A big part of the issue is a couple of different pictures making the rounds of Twitter that apparently show the timestamp on the vote being changed. The original picture shows the timestamp as June 26, and the amended sheet shows it having been changed to June 25. Obviously, a date of June 26 would show that the vote was taken after midnight and is therefore invalid.

Texas stamp sheet@TXSenateClock

Texas stamp sheet@TXSenateClock

One such image is a computer image that the CEO and editor-in-chief of the Texas Tribune, Evan Smith, posted to Twitter, saying that the two images were nine minutes apart. Another image, posted by @TXSenateClock (yes, within minutes of the “vote,” the Texas Senate’s clock had its own Twitter account), shows a printout with the same changes.

Online time stamp@EvanASmith

Online time stamp@EvanASmith

Both of these images also appear on the Texas Tribune‘s live blog, which has a quote from Sen. John Whitmire (D-Houston), saying that the timestamp was very clearly 12:02 a.m., two minutes after the special session legally ended.

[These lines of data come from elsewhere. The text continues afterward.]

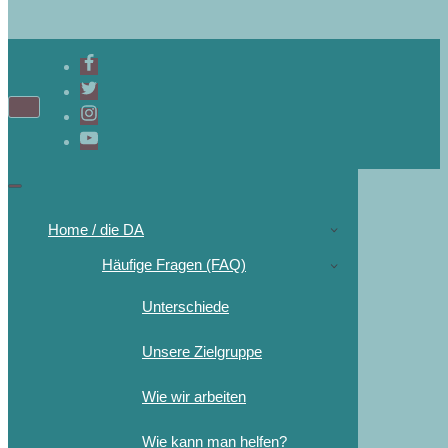
Home / die DA
Häufige Fragen (FAQ)
Unterschiede
Unsere Zielgruppe
Wie wir arbeiten
Wie kann man helfen?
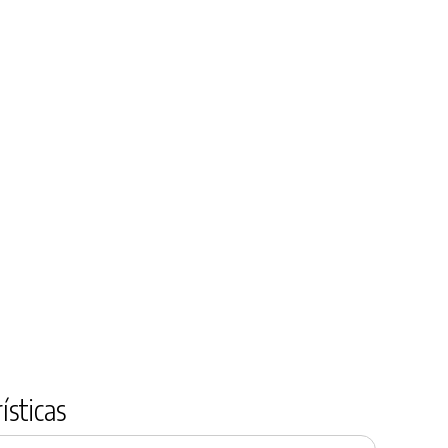
ísticas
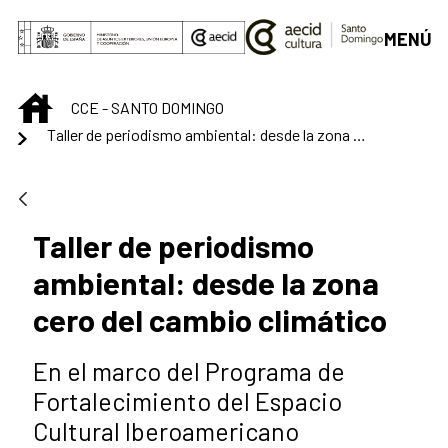
Saut au contenu principal
MENÚ
INICIO
CCE - SANTO DOMINGO
Taller de periodismo ambiental: desde la zona cero del cambio climático
Taller de periodismo
ambiental: desde la zona
cero del cambio climático
En el marco del Programa de
Fortalecimiento del Espacio
Cultural Iberoamericano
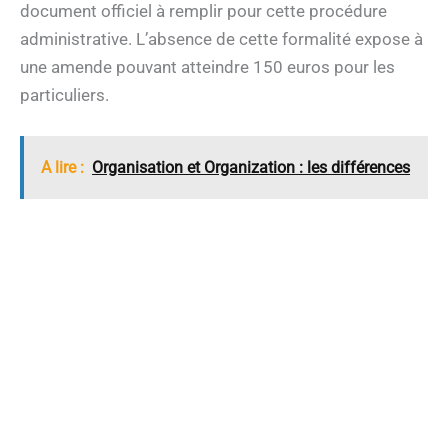
document officiel à remplir pour cette procédure
administrative. L’absence de cette formalité expose à
une amende pouvant atteindre 150 euros pour les
particuliers.
A lire :
Organisation et Organization : les différences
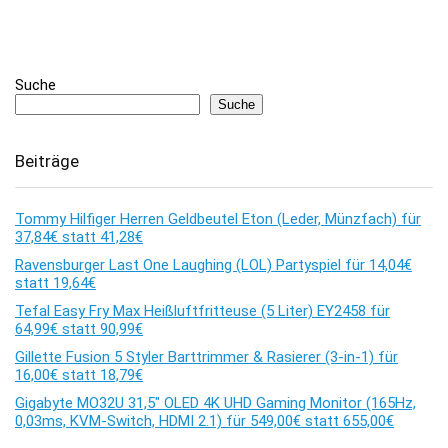
Suche
Suche
Beiträge
Tommy Hilfiger Herren Geldbeutel Eton (Leder, Münzfach) für
37,84€ statt 41,28€
Ravensburger Last One Laughing (LOL) Partyspiel für 14,04€
statt 19,64€
Tefal Easy Fry Max Heißluftfritteuse (5 Liter) EY2458 für
64,99€ statt 90,99€
Gillette Fusion 5 Styler Barttrimmer & Rasierer (3-in-1) für
16,00€ statt 18,79€
Gigabyte MO32U 31,5″ OLED 4K UHD Gaming Monitor (165Hz,
0,03ms, KVM-Switch, HDMI 2.1) für 549,00€ statt 655,00€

Mike Ward, reporter and blogger for the Austin American-Statesman, tweeted around 1:45 a.m. that the Senate was in a closed-door caucus trying to decide whether SB5 passed. He was tweeting furiously from the Texas Senate during the evening, particularly once the session devolved into chaos before midnight, after Sen. Wendy Davis’ filibuster was all but torpedoed on rules violations. According to the rules, she was allowed three warnings; she received two for ostensibly going off-topic and another warning for putting on a back brace. The rules, according to CNN, say that she was required to stand without leaning on anything and without a bathroom break. She wouldn’t yield the floor to answer questions.

She’s being hailed all over the Internet as a hero for women’s rights, despite the uncertainty surrounding the fate of the bill. The hashtag #standwithwendy was popular on tweets discussing her filibuster, and many were thanking her for her efforts and the lengths she went to to protect women’s right to choose.

The Senate emerged from their closed-door caucus just before 3 a.m. CDT, saying, according to Mike Ward, that while the vote took place, it concluded after midnight, and is therefore invalid. SB5 failed, as proven by the timestamp.

It’s important to note that should it have passed, the White House could not have interfered with it because it’s a state government’s business. So despite the petition being retweeted people like Mark Ruffalo, who played Bruce Banner and The Hulk in Marvel’s Avengers, and the number of signatures rising very quickly (over 16,000 at 2:45 a.m.), it would likely have gone to the courts.